Segundo o autor Ivens Henrique Hubert (HUBERT, 2012, p. 50-56), o conceito de capital social nas sociedades comerciais é apenas um elemento da estruturação legal que, como mencionado acima, embora indicado, não é eficaz. Cumpre ressaltar que, o Capital Social informado é nada mais do que o valor que o sócio ou os sócios aportam na sociedade com uma expectativa de lucro futuramente, pois logicamente ninguém investiria em um negócio fadado ao fracasso.
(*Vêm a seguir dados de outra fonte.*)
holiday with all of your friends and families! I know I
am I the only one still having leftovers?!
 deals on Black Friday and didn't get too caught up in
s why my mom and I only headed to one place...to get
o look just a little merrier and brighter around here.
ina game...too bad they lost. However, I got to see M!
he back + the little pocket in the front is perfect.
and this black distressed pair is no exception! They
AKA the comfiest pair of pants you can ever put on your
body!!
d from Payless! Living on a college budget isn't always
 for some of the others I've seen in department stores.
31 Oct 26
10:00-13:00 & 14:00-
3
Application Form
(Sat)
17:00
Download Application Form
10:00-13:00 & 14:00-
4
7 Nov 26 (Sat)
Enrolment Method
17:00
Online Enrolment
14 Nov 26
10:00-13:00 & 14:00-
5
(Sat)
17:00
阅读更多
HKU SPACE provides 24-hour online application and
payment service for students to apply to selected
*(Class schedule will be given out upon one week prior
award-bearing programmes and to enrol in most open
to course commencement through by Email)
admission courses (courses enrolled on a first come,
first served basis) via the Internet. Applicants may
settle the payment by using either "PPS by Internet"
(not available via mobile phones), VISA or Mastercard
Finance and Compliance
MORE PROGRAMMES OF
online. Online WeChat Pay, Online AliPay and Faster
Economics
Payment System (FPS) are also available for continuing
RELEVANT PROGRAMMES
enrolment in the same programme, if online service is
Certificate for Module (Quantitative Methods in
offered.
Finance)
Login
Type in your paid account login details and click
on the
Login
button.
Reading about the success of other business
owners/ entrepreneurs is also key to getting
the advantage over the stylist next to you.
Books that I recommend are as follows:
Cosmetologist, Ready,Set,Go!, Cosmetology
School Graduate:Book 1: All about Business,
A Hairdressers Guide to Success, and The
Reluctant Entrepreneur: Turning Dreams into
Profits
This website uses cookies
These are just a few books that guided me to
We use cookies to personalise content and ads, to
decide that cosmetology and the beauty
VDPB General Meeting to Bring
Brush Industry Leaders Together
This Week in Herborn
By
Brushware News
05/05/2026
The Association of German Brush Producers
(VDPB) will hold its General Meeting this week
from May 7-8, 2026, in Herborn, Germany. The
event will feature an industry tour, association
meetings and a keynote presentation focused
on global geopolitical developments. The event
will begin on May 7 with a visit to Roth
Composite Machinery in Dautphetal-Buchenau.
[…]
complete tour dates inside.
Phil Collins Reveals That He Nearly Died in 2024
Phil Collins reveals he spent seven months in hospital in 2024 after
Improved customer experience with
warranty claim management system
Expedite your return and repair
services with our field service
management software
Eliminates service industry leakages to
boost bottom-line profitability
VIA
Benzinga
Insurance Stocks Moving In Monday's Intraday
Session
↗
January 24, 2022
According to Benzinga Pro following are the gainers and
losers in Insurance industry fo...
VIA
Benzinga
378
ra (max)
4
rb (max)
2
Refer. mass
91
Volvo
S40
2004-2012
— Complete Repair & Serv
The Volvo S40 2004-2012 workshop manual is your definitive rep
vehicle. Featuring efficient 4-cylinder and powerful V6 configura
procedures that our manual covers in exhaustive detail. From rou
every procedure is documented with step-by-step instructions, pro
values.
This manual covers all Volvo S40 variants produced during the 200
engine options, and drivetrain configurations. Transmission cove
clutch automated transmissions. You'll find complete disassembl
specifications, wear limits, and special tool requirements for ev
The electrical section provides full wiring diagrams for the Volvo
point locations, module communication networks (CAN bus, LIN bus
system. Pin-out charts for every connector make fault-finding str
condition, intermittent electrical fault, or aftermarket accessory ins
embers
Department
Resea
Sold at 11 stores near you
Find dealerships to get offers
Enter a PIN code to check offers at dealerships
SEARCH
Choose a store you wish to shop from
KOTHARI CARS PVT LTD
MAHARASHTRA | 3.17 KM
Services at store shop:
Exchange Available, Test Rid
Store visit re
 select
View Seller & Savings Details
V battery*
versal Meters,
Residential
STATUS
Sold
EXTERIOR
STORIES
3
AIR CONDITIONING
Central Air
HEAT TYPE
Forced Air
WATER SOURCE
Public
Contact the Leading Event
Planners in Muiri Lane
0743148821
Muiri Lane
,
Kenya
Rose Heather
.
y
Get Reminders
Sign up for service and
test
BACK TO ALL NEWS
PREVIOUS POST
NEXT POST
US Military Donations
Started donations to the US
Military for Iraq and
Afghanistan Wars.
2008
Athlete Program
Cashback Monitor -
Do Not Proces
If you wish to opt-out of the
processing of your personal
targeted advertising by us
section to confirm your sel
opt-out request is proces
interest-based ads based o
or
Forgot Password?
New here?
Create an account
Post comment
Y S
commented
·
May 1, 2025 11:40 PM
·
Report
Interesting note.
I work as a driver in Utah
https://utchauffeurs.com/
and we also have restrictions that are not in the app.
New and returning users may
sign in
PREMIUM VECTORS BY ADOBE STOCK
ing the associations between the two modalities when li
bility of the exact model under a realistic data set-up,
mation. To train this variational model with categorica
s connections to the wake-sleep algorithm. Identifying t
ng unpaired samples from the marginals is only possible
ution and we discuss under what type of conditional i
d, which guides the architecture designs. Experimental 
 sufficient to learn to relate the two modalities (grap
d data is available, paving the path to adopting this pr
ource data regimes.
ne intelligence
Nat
E também há uma outra possibilidade de que a sociedade seja inteiramente financiada com capital e recursos de terceiros, e que isso seja incluído no Capital Social.
Em palavras do saudosismo autor Fábio Ulhoa Coelho: “as sociedades têm, basicamente, dois meios de obter os recursos de que necessitam, a capitalização e o financiamento. No primeiro caso, recebe dos sócios recursos que ela não tem o dever de restituir ou remunerar, embora possa fazê-lo, se atendidos certos pressupostos econômicos e jurídicos. No segundo caso, seja o financiamento bancário, seja o efetivado por securitização (emissão de debêntures ou comercial papper), ela se torna devedora dos prestadores de recursos, ou seja, tem a obrigação de restituir o valor destes, com os acréscimos remuneratórios”. (COELHO, 2002, p. 156)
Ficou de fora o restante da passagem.